All year cell biologists have been aquiver with anticipation. Since the isolation of embryonic stem cells a little more than a year ago, labs all over the world have been exploring the possibility of using stem cells to restore damaged or lost tissue. Exciting results are now starting to come in.
What is a stem cell? At the dawn of a human life, a sperm fertilizes an egg to create a single cell destined to become a child. As development commences, that cell begins to divide, producing a small ball of a few dozen cells. At this very early point, each of these cells is identical. We call these cells embryonic stem cells. Each one of them is capable by itself of developing into a healthy individual. In cattle breeding, for example, these cells are frequently separated by the breeder and used to produce multiple clones of valuable offspring.
The medical value of these embryonic stem cells is that they can develop into any tissue. Last June in this column I described pathfinding experiments in which embryonic stem cells were used to restore lost brain tissue in mice. These very promising experiments suggest a possible treatment for spinal cord injury, and are being pursued aggressively. They are, however, quite controversial, as embryonic stem cells are typically isolated from tissue of discarded or aborted embryos, raising serious ethical issues.
New results promise a neat way around the ethical maze presented by stem cells derived from embryos. Go back for a moment to what we were saying about how a human child develops. What happens next to the embryonic stem cells? They start to take different developmental paths. Some become destined to form nerve tissue, and after this decision is taken cannot ever produce any other kind of cell. They are then called nerve stem cells. Others become specialized to produce blood, still others muscle. Each major tissue is represented by its own kind of tissue-specific stem cell. Now here’s the key point: As development proceeds, these tissue-specific stem cells persist. Even in adults. So why not use these adult cells, rather than embryonic stem cells?
The approach seems very straight forward, and indeed blood stem cells are routinely used to replenish the bone marrow of cancer patients after marrow-destroying therapy. The problem with extending the approach is that it has not always been easy to find the tissue-specific stem cell you want. The very promising result reported last week by Dr. Ammon Peck and a team of researchers at the University of Florida in Gainesville concerns a particularly vexing problem, that of type-1 or juvenile diabetes.
A person with juvenile diabetes lacks insulin-producing pancreas cells, because their immune system has mistakenly turned against them and destroyed them. They are no longer able to produce enough insulin to control their blood sugar levels and must take insulin daily. Adding back new insulin-producing cells called islet cells has been tried many times, but doesn’t work well. Immune cells continue to destroy them.
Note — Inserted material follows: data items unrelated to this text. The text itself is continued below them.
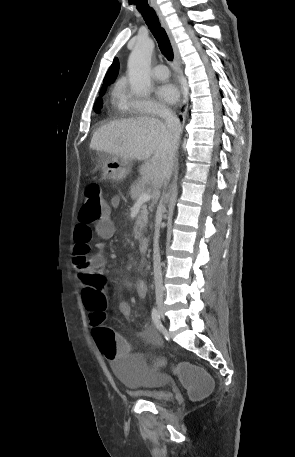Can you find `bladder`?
Instances as JSON below:
<instances>
[{"mask_svg": "<svg viewBox=\"0 0 295 457\" xmlns=\"http://www.w3.org/2000/svg\"><path fill=\"white\" fill-rule=\"evenodd\" d=\"M151 344V341H148ZM123 361L113 363V370L121 383L130 390L140 391L154 402L171 400V393L163 388L169 381L168 360H152L149 351L144 349ZM159 375L156 376V373Z\"/></svg>", "mask_w": 295, "mask_h": 457, "instance_id": "obj_1", "label": "bladder"}]
</instances>
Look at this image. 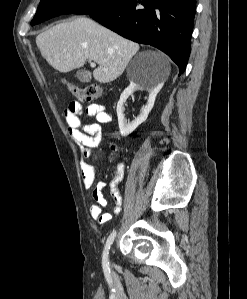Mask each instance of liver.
<instances>
[{
    "label": "liver",
    "instance_id": "1",
    "mask_svg": "<svg viewBox=\"0 0 247 299\" xmlns=\"http://www.w3.org/2000/svg\"><path fill=\"white\" fill-rule=\"evenodd\" d=\"M36 44L43 58L54 69L67 73L82 67L87 60L99 67L93 77L100 83L117 79L139 45L99 25L87 17L57 24L36 37ZM163 68V80L170 74V65L162 53L155 52Z\"/></svg>",
    "mask_w": 247,
    "mask_h": 299
}]
</instances>
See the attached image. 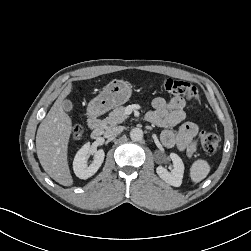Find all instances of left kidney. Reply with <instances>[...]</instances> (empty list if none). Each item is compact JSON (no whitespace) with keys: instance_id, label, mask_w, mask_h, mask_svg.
<instances>
[{"instance_id":"5707ae66","label":"left kidney","mask_w":251,"mask_h":251,"mask_svg":"<svg viewBox=\"0 0 251 251\" xmlns=\"http://www.w3.org/2000/svg\"><path fill=\"white\" fill-rule=\"evenodd\" d=\"M170 158L173 162V169L169 172L162 166L156 168L159 177L169 185L179 187L182 184L184 174V164L182 159L175 153H170Z\"/></svg>"}]
</instances>
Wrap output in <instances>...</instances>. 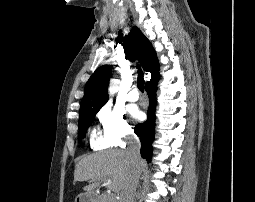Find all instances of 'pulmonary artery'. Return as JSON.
I'll return each instance as SVG.
<instances>
[{"label":"pulmonary artery","instance_id":"obj_1","mask_svg":"<svg viewBox=\"0 0 255 202\" xmlns=\"http://www.w3.org/2000/svg\"><path fill=\"white\" fill-rule=\"evenodd\" d=\"M126 97L129 101H132V102L137 101L139 99V94L135 86H132L130 88Z\"/></svg>","mask_w":255,"mask_h":202}]
</instances>
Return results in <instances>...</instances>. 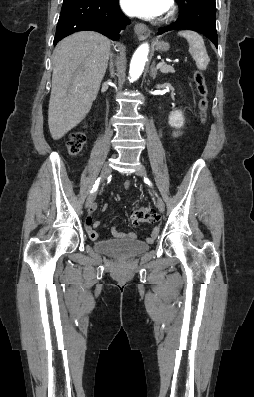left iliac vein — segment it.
<instances>
[{"mask_svg":"<svg viewBox=\"0 0 254 397\" xmlns=\"http://www.w3.org/2000/svg\"><path fill=\"white\" fill-rule=\"evenodd\" d=\"M135 174H136L137 176H141V177L146 176V169H145V167H144L143 165H139V166L137 167L136 171H135ZM157 207H158V210H159L160 212H164V210H165V205H164L163 200H162L160 197H158V200H157Z\"/></svg>","mask_w":254,"mask_h":397,"instance_id":"1","label":"left iliac vein"}]
</instances>
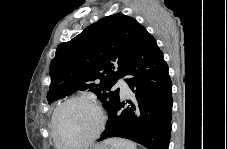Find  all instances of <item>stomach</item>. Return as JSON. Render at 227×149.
<instances>
[{
	"instance_id": "obj_1",
	"label": "stomach",
	"mask_w": 227,
	"mask_h": 149,
	"mask_svg": "<svg viewBox=\"0 0 227 149\" xmlns=\"http://www.w3.org/2000/svg\"><path fill=\"white\" fill-rule=\"evenodd\" d=\"M94 149H110V148H109V146L107 144H101V145H98Z\"/></svg>"
}]
</instances>
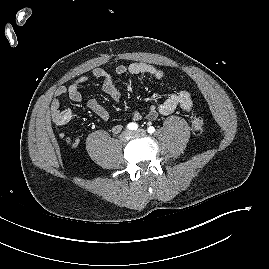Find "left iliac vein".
<instances>
[{
    "label": "left iliac vein",
    "mask_w": 269,
    "mask_h": 269,
    "mask_svg": "<svg viewBox=\"0 0 269 269\" xmlns=\"http://www.w3.org/2000/svg\"><path fill=\"white\" fill-rule=\"evenodd\" d=\"M133 137H140V136H145L146 135V131L143 129H139L137 131L132 132Z\"/></svg>",
    "instance_id": "4c4485c4"
}]
</instances>
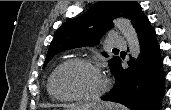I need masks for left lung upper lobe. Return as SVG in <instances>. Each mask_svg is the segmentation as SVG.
<instances>
[{"mask_svg": "<svg viewBox=\"0 0 171 110\" xmlns=\"http://www.w3.org/2000/svg\"><path fill=\"white\" fill-rule=\"evenodd\" d=\"M116 17L130 19L137 29L141 20L146 16L136 1H99L85 14L66 22L56 31L43 67L62 51L96 45L100 37L111 29L112 20ZM119 62L120 58L117 56L109 60L112 74H114Z\"/></svg>", "mask_w": 171, "mask_h": 110, "instance_id": "left-lung-upper-lobe-1", "label": "left lung upper lobe"}]
</instances>
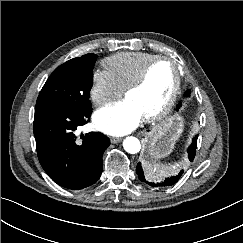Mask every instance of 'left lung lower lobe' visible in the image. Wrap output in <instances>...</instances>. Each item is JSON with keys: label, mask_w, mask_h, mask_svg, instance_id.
I'll return each mask as SVG.
<instances>
[{"label": "left lung lower lobe", "mask_w": 243, "mask_h": 243, "mask_svg": "<svg viewBox=\"0 0 243 243\" xmlns=\"http://www.w3.org/2000/svg\"><path fill=\"white\" fill-rule=\"evenodd\" d=\"M181 106V103H179L177 109ZM196 145H197V136H195L192 140L191 145L189 146V148L187 149L188 152V157L190 161H193L194 157H195V153H196ZM136 173L138 174L139 179L142 182H145L147 184H149L152 187H158V186H171L173 184H175L179 178L181 177V175L183 174V170H181L176 176H172V177H168L166 178L164 181L160 182V183H152V182H148L146 181L145 177H144V173L141 167V164L139 163L137 165V169H136Z\"/></svg>", "instance_id": "obj_1"}]
</instances>
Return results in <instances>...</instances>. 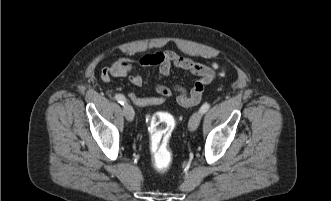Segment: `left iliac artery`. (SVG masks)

Peck and his team reasoned, why not add instead the stem cells that produce islet cells? They would be able to produce a continuous supply of new islet cells, replacing those lost to immune attack. Because there would always be cells to make insulin, the diabetes would be cured.
No one knew just what such a stem cell looked like, but the researchers knew they come from the epithelial cells that line the pancreas ducts. Surely some must still lurk there unseen. So the research team took a bunch of these epithelial cells from mice and grew them in tissue culture until they had lots of them.
Were the stem cells they sought present in the cell culture they had prepared? Yes. In laboratory dishes the cell culture produced insulin in response to sugar, indicating islet cells had developed in the growing culture, islet cells that must have been produced from stem cells.
Now on to juvenile diabetes. The scientists injected their cell culture into the pancreas of mice specially bred to develop juvenile diabetes. Unable to manufacture their own insulin because they had no islet cells, these diabetic mice could not survive without daily insulin. What happened? The diabetes was reversed! The mice no longer required insulin.
Impatient to see in more detail what had happened, the researchers sacrificed the mice and examined the cells of their pancreas. The mice appear to have perfectly normal islet cells.
One might have wished the researchers waited a little longer before terminating the experiment. It is not clear whether the cure was transitory or long term. Still, there is no escaping the conclusion that injection of a culture of adult stem cells cured their juvenile diabetes.
While certainly encouraging, a mouse is not a human, and there is no guarantee the approach will work in humans. But there is every reason to believe it might. The experiment is being repeated now with humans. People suffering from juvenile diabetes are being treated with human pancreatic duct cells obtained from people who have died and donated their organs for research. No ethical issues arise from using cells of adult organ donors, and initial results look promising.